Production-grade hardening should include a database unique constraint
A single-node synchronized solution only works within one JVM. If the service scales horizontally to multiple instances, a JVM lock alone will no longer work because memory locks are not shared across instances. In that case, you should at least add a database unique index, and when necessary upgrade to a Redis distributed lock or a Lua-plus-message-queue architecture.
A recommended practice is to add a composite unique index on (user_id, voucher_id) in the order table. Even if the upper-layer concurrency control fails occasionally, the database can still serve as the final idempotency barrier and prevent dirty data from being written.
FAQ
Q1: Why can’t checking the order count alone guarantee one user, one order?
Because concurrent threads may all read count=0 at the same time and then proceed to create the order.

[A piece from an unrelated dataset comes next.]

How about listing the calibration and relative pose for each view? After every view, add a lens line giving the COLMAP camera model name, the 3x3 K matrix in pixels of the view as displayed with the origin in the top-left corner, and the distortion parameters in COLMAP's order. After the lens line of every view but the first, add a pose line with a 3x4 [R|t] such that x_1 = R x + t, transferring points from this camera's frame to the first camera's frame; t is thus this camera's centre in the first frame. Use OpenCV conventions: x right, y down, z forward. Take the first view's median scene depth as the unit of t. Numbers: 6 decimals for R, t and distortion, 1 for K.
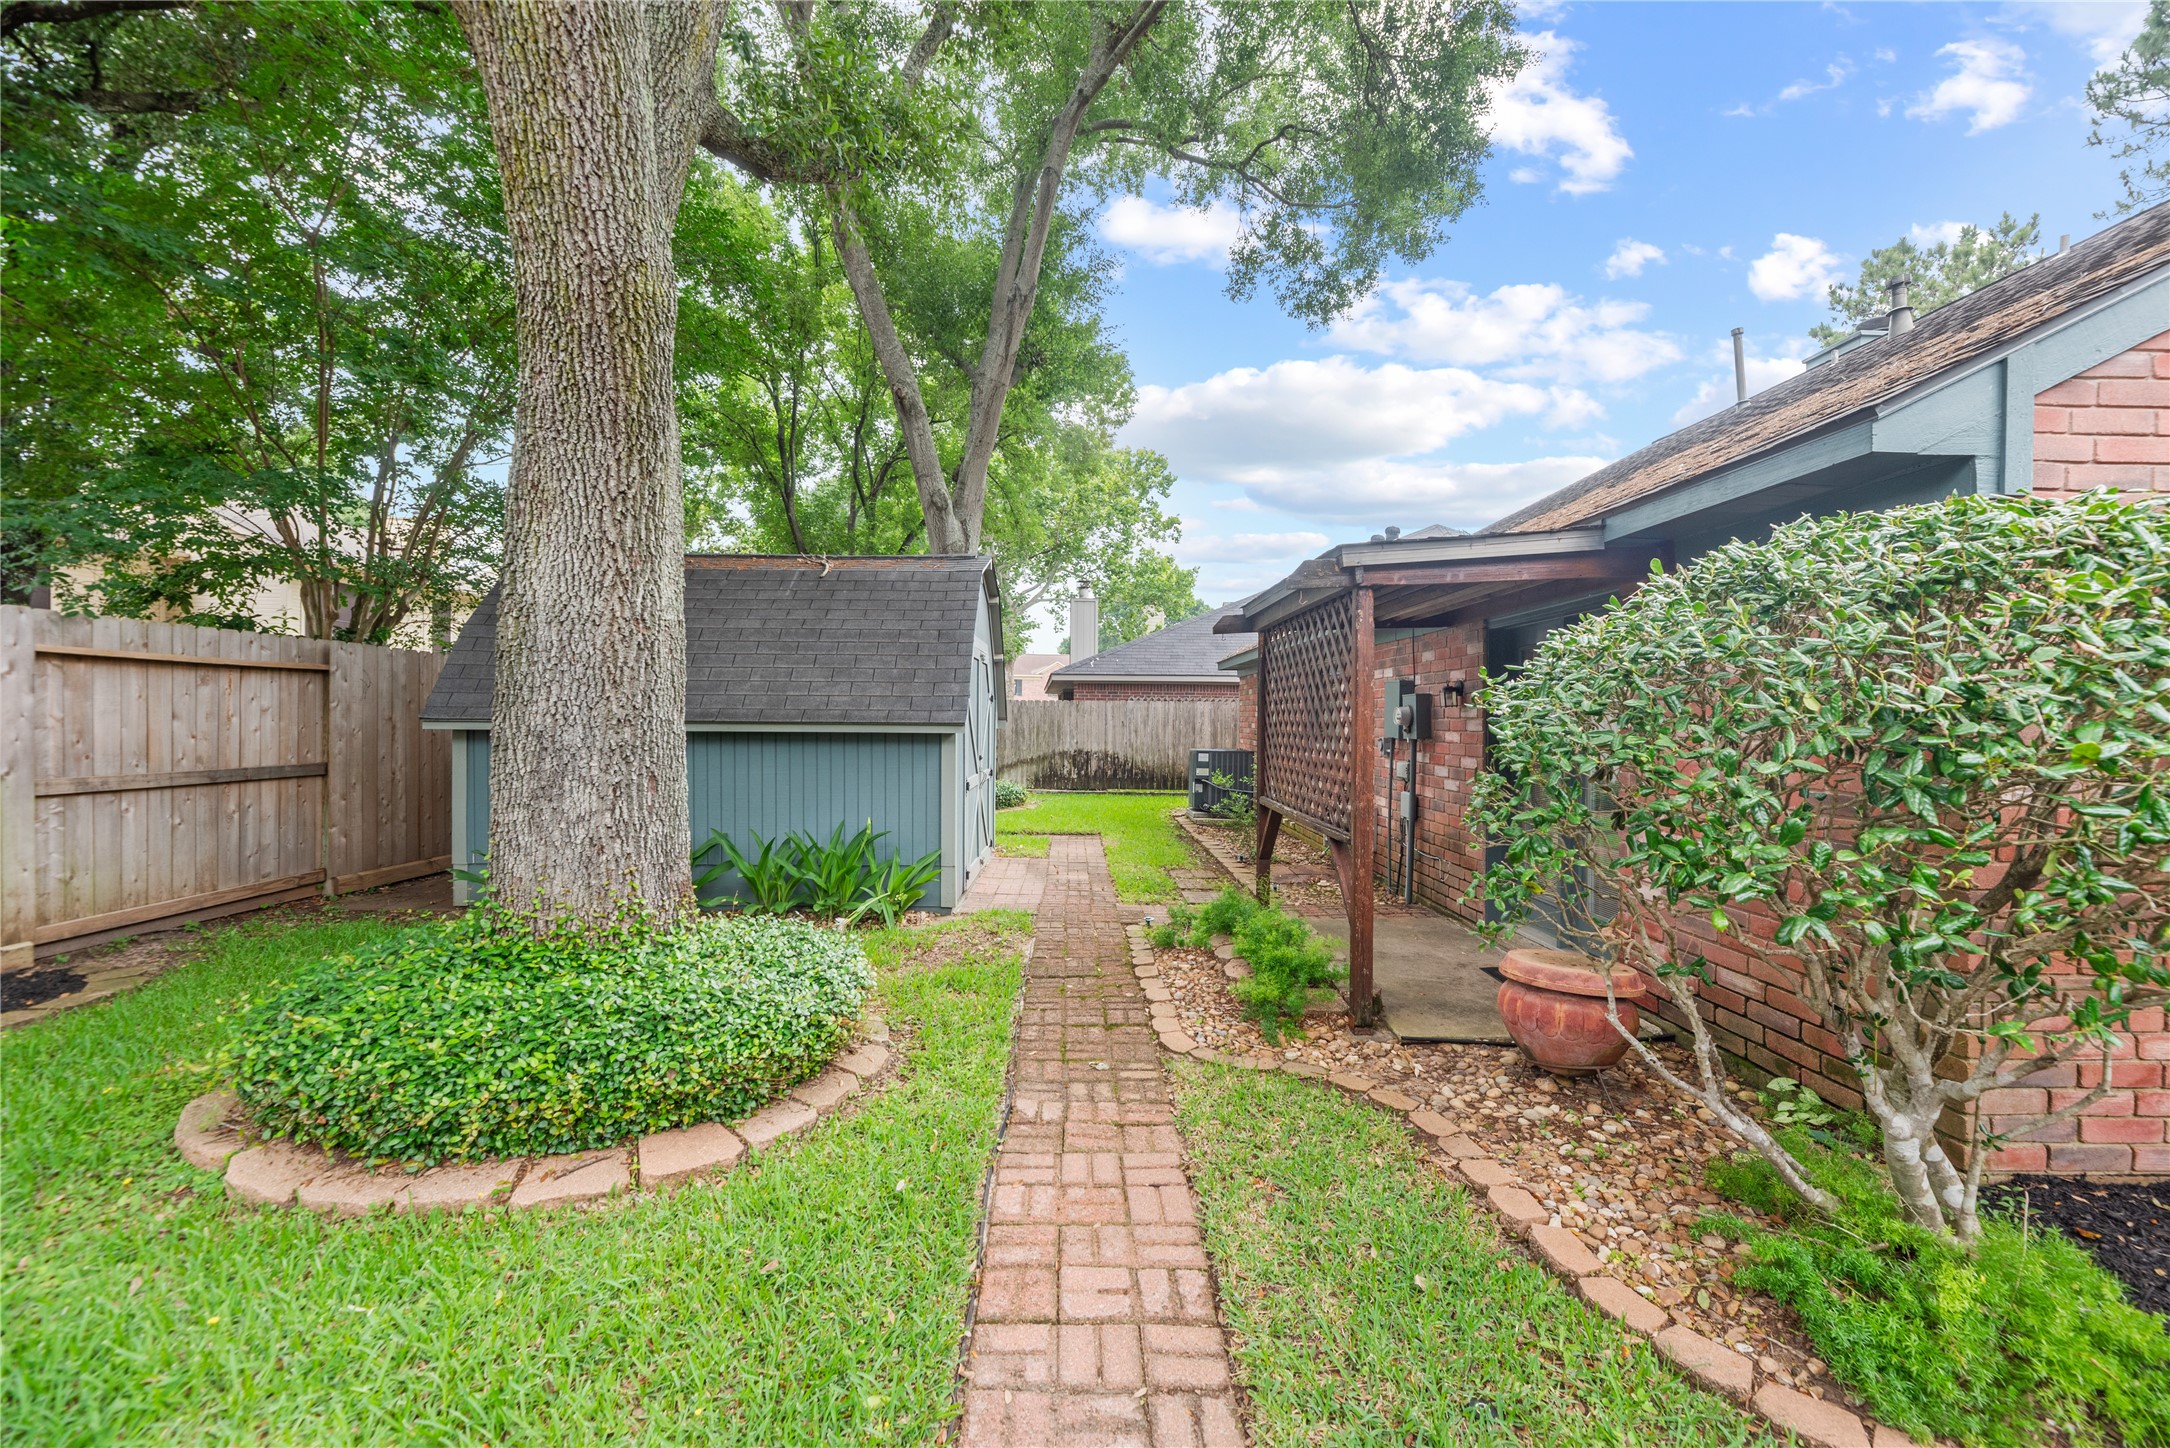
lens RADIAL K [[881.2, 0, 1086.8], [0, 881.2, 729.2], [0, 0, 1]] dist [0.002397, 0.000587]
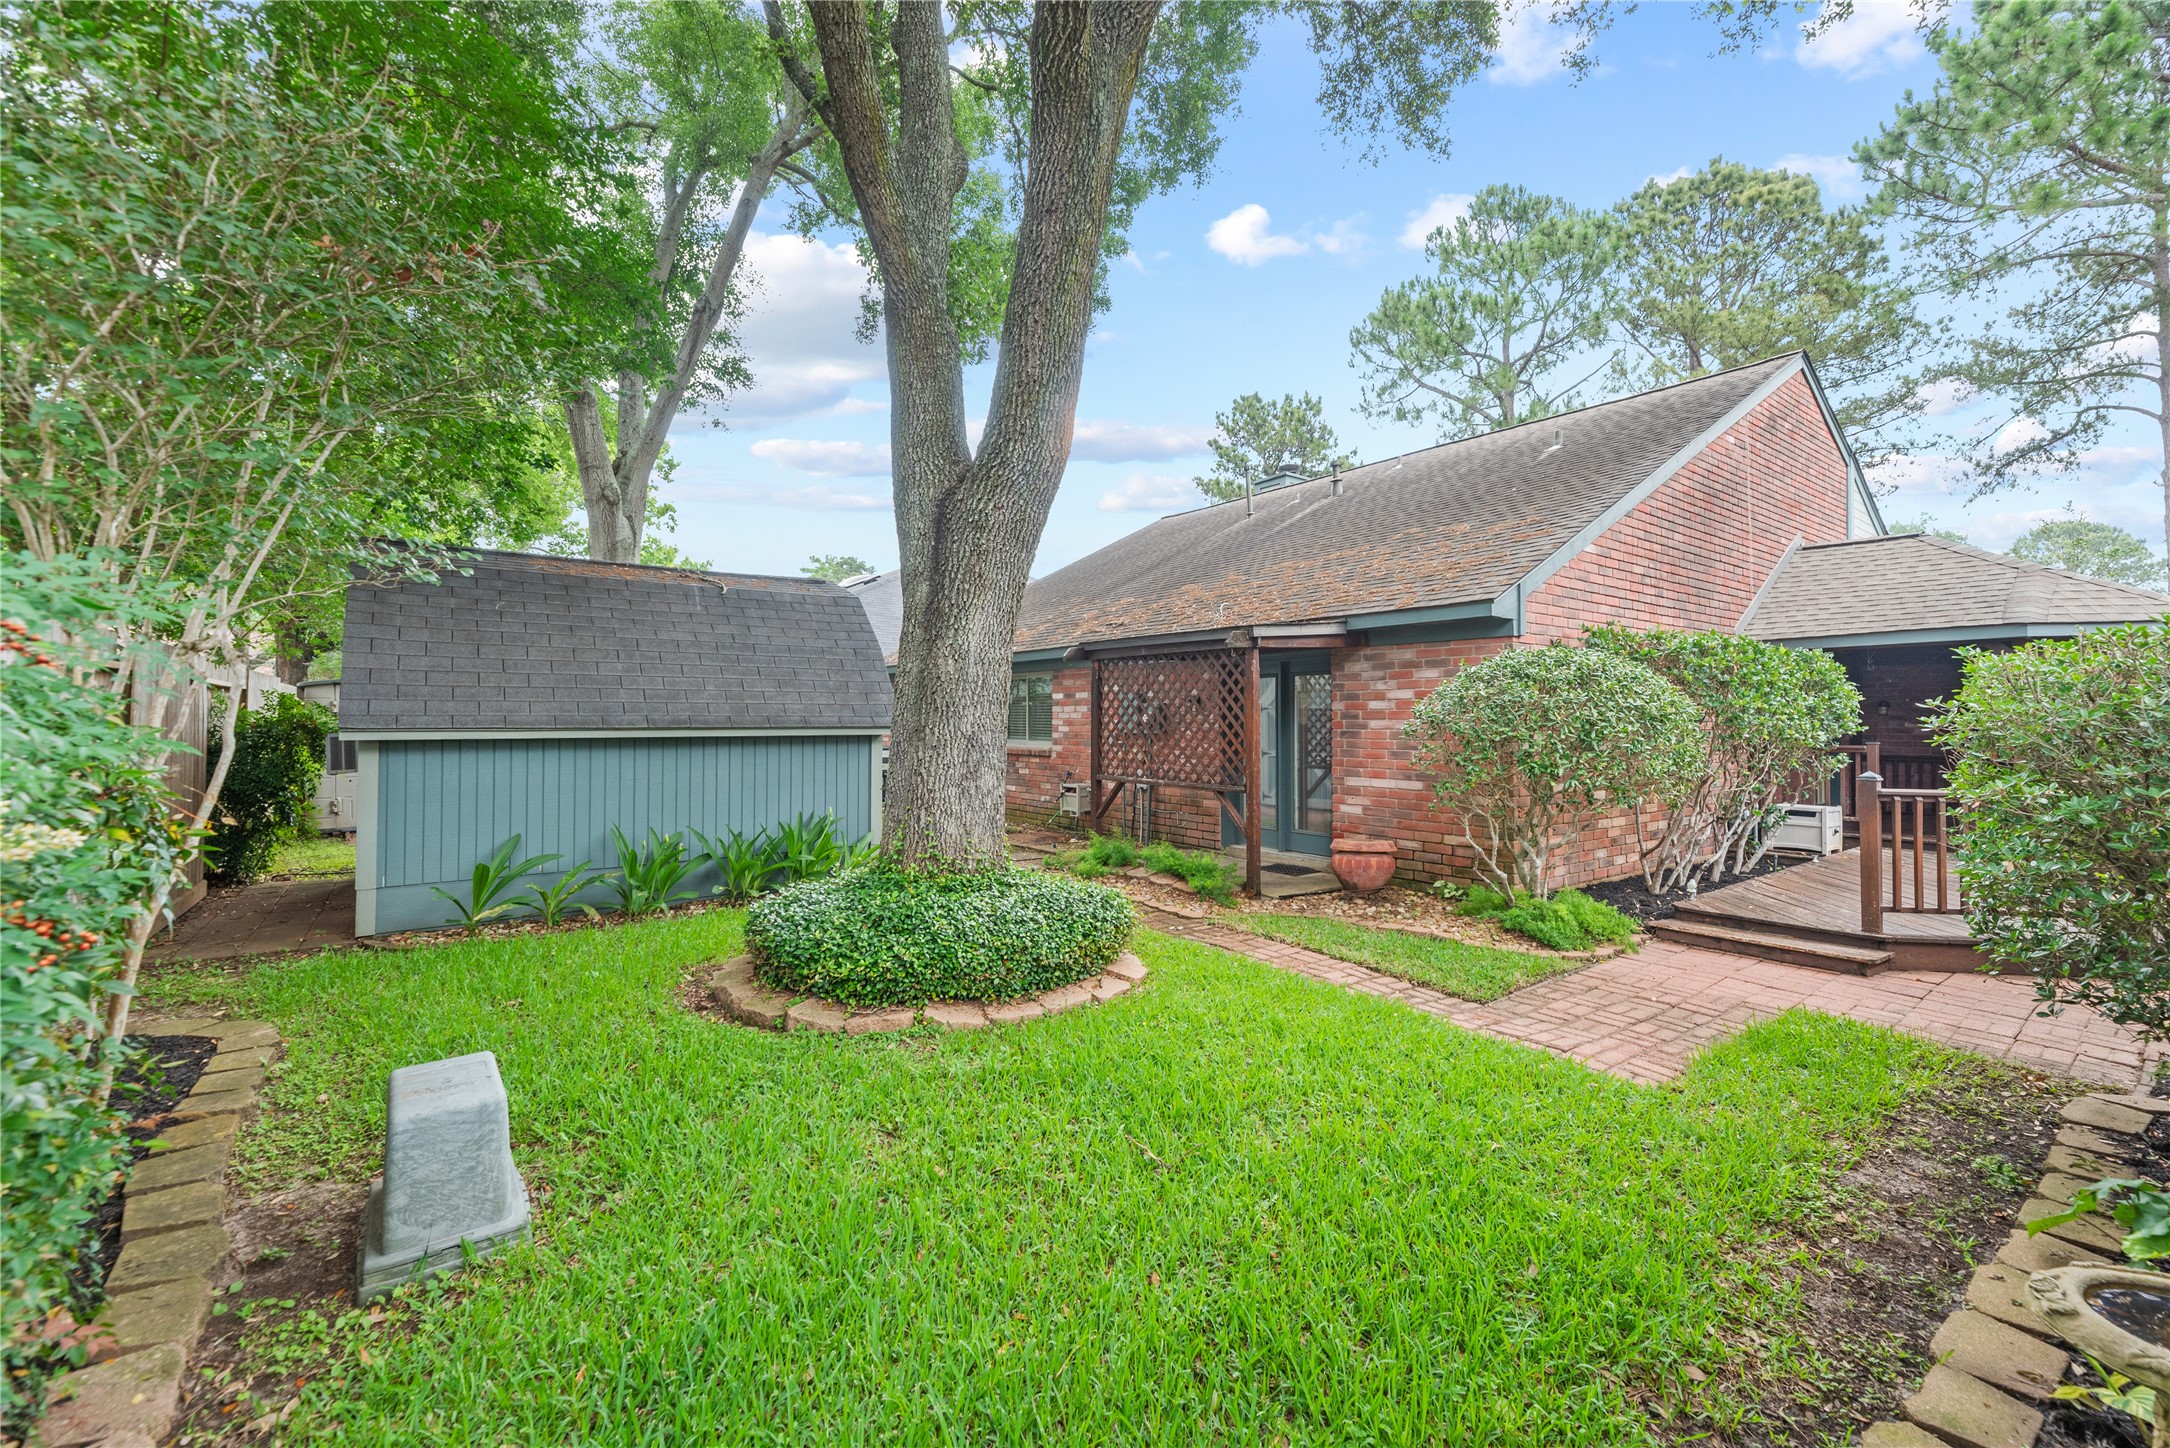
lens RADIAL K [[881.2, 0, 1084.4], [0, 881.2, 714.5], [0, 0, 1]] dist [0.002397, 0.000587]
pose [[0.822596, -0.004223, 0.568611, -0.532695], [0.012445, 0.999867, -0.010577, -0.006078], [-0.568490, 0.015777, 0.822539, -0.145209]]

There is a race window between the query and the insert, so you must add mutual exclusion or a unique constraint.
Q2: Why does this.createVoucherOrder() cause transactions to fail?
Because Spring transactions are woven in through the proxy. Self-invocation bypasses the proxy and directly calls the real method, so the transaction interceptor never runs.
Q3: Can synchronized(userId.toString().intern()) work in a distributed deployment?
No. It is only effective inside a single JVM. In a multi-instance deployment, you need a Redis distributed lock, a database unique index, or a more complete Lua + MQ asynchronous ordering solution.
Core summary: This article reconstructs the one-user-one-order implementation path for a flash sale system, focusing on the misuse of synchronized under high concurrency, lock granularity optimization with userId.intern(), transaction commit timing, Spring AOP self-invocation failure, and practical additions such as Redis connection pool dependencies and production-ready code patterns.